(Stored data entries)
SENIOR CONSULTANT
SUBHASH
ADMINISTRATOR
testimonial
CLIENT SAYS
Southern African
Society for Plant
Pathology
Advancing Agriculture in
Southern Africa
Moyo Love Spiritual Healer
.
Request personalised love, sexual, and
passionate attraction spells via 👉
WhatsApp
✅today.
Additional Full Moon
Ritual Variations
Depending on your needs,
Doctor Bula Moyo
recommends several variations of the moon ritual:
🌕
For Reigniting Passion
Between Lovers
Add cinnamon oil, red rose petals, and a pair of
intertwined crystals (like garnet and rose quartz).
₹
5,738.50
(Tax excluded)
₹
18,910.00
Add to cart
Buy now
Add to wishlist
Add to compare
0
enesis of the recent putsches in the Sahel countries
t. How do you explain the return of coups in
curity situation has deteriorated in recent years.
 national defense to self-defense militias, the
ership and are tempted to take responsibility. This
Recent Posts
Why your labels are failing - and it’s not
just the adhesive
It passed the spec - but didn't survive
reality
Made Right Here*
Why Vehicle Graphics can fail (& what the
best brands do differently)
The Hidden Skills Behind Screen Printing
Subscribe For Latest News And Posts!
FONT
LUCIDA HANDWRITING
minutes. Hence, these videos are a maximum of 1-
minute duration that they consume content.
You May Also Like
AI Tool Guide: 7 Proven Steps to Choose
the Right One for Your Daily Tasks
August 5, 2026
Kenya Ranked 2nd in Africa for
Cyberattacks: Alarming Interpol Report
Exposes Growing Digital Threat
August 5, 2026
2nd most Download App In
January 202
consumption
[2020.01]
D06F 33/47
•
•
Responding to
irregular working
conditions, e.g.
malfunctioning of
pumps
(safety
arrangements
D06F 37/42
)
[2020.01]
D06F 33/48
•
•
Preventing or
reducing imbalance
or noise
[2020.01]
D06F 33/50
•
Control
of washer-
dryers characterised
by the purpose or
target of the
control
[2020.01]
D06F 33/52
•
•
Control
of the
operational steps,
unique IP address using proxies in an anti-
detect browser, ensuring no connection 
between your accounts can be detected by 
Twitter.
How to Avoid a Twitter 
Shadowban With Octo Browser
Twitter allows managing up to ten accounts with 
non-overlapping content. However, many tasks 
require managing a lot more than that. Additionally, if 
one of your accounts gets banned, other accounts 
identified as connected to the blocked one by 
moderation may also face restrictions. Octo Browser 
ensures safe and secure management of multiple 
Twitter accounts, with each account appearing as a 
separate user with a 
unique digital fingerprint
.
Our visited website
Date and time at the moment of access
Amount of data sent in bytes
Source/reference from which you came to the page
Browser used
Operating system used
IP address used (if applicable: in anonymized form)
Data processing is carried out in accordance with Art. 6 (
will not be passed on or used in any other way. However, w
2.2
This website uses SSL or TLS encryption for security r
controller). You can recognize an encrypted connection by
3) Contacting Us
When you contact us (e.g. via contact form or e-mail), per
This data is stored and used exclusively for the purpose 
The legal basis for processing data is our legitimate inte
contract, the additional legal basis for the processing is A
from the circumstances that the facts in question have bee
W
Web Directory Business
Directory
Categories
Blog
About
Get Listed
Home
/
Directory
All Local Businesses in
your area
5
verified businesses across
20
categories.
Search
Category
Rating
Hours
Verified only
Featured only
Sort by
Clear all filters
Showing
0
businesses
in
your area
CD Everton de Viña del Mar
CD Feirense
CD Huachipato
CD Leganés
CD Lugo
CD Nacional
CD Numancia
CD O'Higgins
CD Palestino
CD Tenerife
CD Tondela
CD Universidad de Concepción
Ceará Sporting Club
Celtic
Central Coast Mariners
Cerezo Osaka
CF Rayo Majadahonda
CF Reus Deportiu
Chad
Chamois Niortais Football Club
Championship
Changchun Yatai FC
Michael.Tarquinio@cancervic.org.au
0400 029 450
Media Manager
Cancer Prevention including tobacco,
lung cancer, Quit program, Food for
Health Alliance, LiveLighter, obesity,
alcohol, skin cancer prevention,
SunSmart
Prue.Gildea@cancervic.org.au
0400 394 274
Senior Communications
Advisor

* Brief *
Reprint the data above from the opening line to the line holding "enesis of the", inclusive, and nothing else.

* Exercise result *
SENIOR CONSULTANT
SUBHASH
ADMINISTRATOR
testimonial
CLIENT SAYS
Southern African
Society for Plant
Pathology
Advancing Agriculture in
Southern Africa
Moyo Love Spiritual Healer
.
Request personalised love, sexual, and
passionate attraction spells via 👉
WhatsApp
✅today.
Additional Full Moon
Ritual Variations
Depending on your needs,
Doctor Bula Moyo
recommends several variations of the moon ritual:
🌕
For Reigniting Passion
Between Lovers
Add cinnamon oil, red rose petals, and a pair of
intertwined crystals (like garnet and rose quartz).
₹
5,738.50
(Tax excluded)
₹
18,910.00
Add to cart
Buy now
Add to wishlist
Add to compare
0
enesis of the recent putsches in the Sahel countries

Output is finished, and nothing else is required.